Lohnkosten (90 Prozent) sowie die Höhe der Gewerbe- und Grundsteuer (86 Prozent) gehören zu den Top 10 der wichtigsten Standortfaktoren – und gleichzeitig zu denen mit der höchsten Unzufriedenheit bei den Betrieben. Rund 69 Prozent der Unternehmen sind mit den kommunalen Steuerlasten unzufrieden oder eher unzufrieden (2022: 63 Prozent), knapp 64 Prozent mit den Lohnkosten (2022: 54 Prozent). Die Abgabenbelastung werde als zu hoch empfunden. Deshalb seien die Ansätze im Koalitionsvertrag zur Absenkung der Körperschaftssteuer sowie die neuen Möglichkeiten für Sonderabschreibungen ein guter Ansatz, sagt die IHK-Chefin und warnt gleichzeitig vor zusätzlichen kommunalen Steuern wie etwa der Verpackungssteuer.

Hohe Energiekosten – Unzufriedenheit bleibt

Zu den Standortfaktoren mit den niedrigsten Zufriedenheitswerten gehören auch die Energiepreise. 69 Prozent der Betriebe sind damit unzufrieden oder eher unzufrieden. Für Herre ist daher die im Koalitionsvertrag angekündigte dauerhafte Absenkung der Stromsteuer auf das europäische Mindestmaß ein wichtiges Signal – ebenso wie das Absenken der Netzentgelte, „einer langen Forderung der IHK, die jetzt endlich im Koalitionsvertrag festgehalten ist“, so Herre.

Bürokratie: Wunsch nach Entlastung wächst weiter

„Unbürokratische Verfahren“ landen auf dem letzten Platz der Zufriedenheitsskala – knapp 74 Prozent der Unternehmen äußern hier Kritik. Das sind nochmals knapp vier Prozentpunkte mehr als 2022. „Diese Entwicklung sehen wir mit Sorge. Bekenntnisse zum Bürokratieabbau gibt es genügend, auch im Koalitionsvertrag. Aber offensichtlich hapert es an der Umsetzung. Wir werden hier nicht lockerlassen, bis die Entlastung spürbar ist.“ Wichtig bleibt auch der Faktor „Offenes Ohr für Unternehmen“. Das sagen mit 84 Prozent heute so viele wie vor drei Jahren – bei der Zufriedenheit gibt es allerdings deutlich Luft nach oben.

Fachkräftebindung: Infrastruktur und Lebensqualität zählen

Auch der Kampf um Fachkräfte bleibt ein zentrales Thema.

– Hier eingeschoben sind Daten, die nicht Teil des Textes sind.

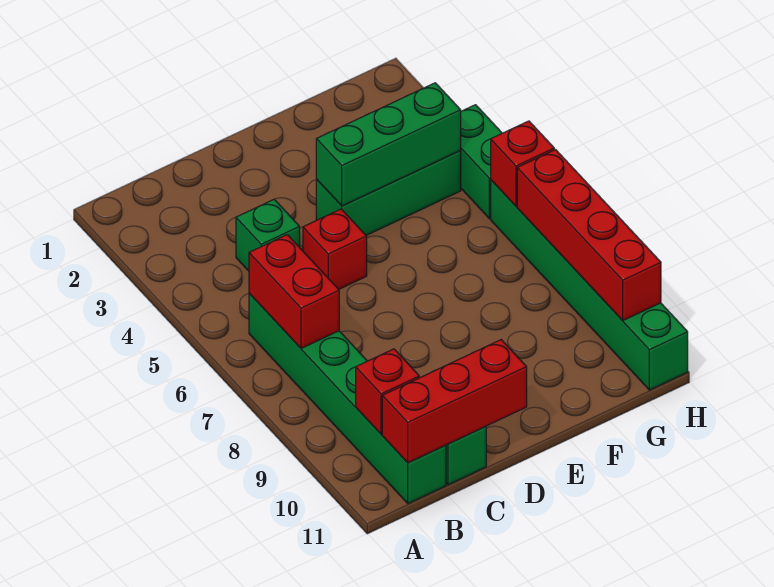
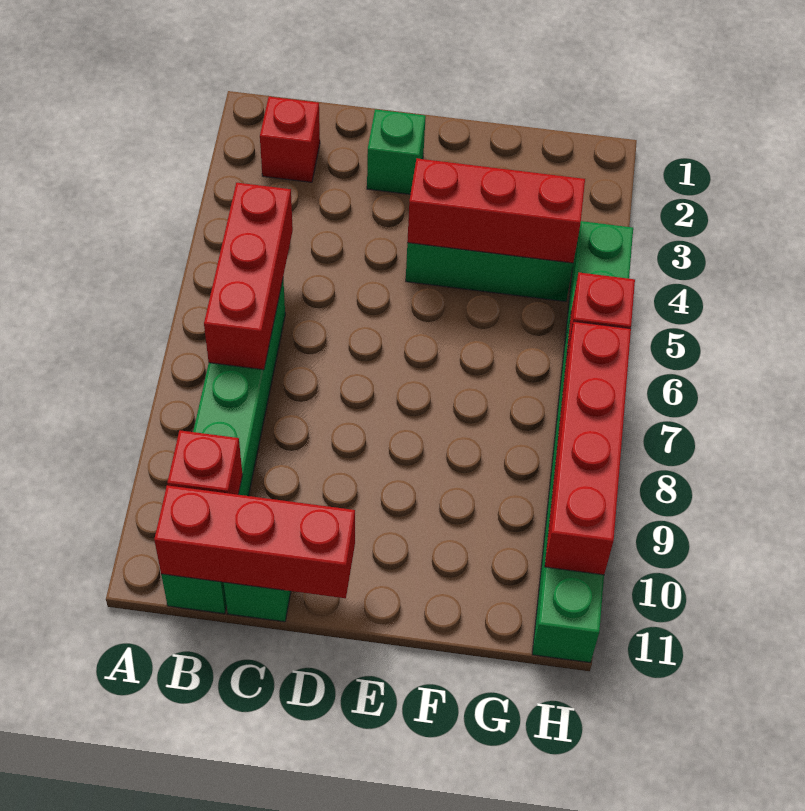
red 1x2 brick [249,235,339,348] -> red 1x3 brick [204,183,293,370]
green 1x1 brick [236,199,300,271] -> green 1x1 brick moved to [367,109,426,194]
red 1x1 brick [303,209,367,289] -> red 1x1 brick moved to [260,97,320,182]
green 1x3 brick [316,83,461,206] -> red 1x3 brick [407,158,585,263]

Besonders das Bildungs- und Betreuungsangebot hat in der Wahrnehmung der Unternehmen stark verloren – 2022 waren damit rund 38 Prozent der Betriebe unzufrieden oder eher unzufrieden, heute sind das sieben Prozentpunkte mehr. Gleichzeitig zeigt sich: Faktoren wie Wohnraum, Mobilität und Versorgungssicherheit gewinnen an Bedeutung. „Die Unternehmen brauchen ein Umfeld, das qualifizierte Arbeitskräfte nicht nur anzieht, sondern auch langfristig bindet“, so Herre. „Der Standort Stuttgart hat enormes Potenzial – aber er braucht die richtigen Rahmenbedingungen, um es zu entfalten.“

Informationen zur Umfrage:

An der IHK-Standortumfrage haben 1271 Unternehmen aller Größe und Branchen aus der Region Stuttgart teilgenommen. Sie wurden zwischen dem 18. März und 7. April 2025 befragt.